Yo folks
Does anyone have a suggestion as to what might be causing this? It's
in 1.2.4 release, if that helps. We are trying to test the cluster, so
it could be hardware problems - we just want to narrow it down if we
can. Any debug suggestions would also be welcome.
Thanks
Ralph
Begin forwarded message:
From: Craig Idler <c...@lanl.gov>
Date: August 28, 2008 9:43:11 AM MDT
To: tlcc-inst...@lanl.gov
Cc: Trent D'Hooge <tdho...@llnl.gov>
Subject: error on QCD run
I've seen the following error a couple of times now during a QCD
multi-node run. Does this indicate a MPI driver issue or maybe a IB
network problem?
--------
Input file generated. Current time is: Thu Aug 28 00:38:47 2008 UTC
Starting executable preplat via "mpirun -np 512 ./preplat"
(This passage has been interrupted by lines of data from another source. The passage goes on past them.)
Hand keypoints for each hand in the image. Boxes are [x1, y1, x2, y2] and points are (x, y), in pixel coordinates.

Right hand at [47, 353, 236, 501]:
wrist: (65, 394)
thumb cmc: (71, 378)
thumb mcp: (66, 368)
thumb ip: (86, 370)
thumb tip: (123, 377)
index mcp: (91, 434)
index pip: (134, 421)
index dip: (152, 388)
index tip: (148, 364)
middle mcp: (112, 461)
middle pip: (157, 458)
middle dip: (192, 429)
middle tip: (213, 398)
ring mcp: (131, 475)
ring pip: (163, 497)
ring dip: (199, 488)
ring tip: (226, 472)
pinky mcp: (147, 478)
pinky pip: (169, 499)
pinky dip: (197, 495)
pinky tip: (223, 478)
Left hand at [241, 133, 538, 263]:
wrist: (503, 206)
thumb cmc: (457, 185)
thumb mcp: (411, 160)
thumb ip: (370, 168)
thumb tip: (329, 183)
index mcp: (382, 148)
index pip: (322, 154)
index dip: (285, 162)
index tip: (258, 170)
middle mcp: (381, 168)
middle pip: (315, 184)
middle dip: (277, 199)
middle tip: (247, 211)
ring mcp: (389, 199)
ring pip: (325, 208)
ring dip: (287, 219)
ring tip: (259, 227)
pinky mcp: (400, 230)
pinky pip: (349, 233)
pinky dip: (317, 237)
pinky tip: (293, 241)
[0,1,452][btl_openib_component.c:1338:btl_openib_component_progress]
from loa126 to: loa119 error polling HP CQ with status LOCAL QP
OPERATION ERROR s
tatus number 2 for wr_id 141710328 opcode -1
mlx4: local QP operation err (QPN 8800ae, WQE index bfab0000, vendor
syndrome 6f, opcode = 5e)
mpirun noticed that job rank 0 with PID 10676 on node loa031 exited
on signal 15 (Terminated).
510 additional processes aborted (not shown)
mpirun finished with code 36608
--------
Thanks for any insight.
Craig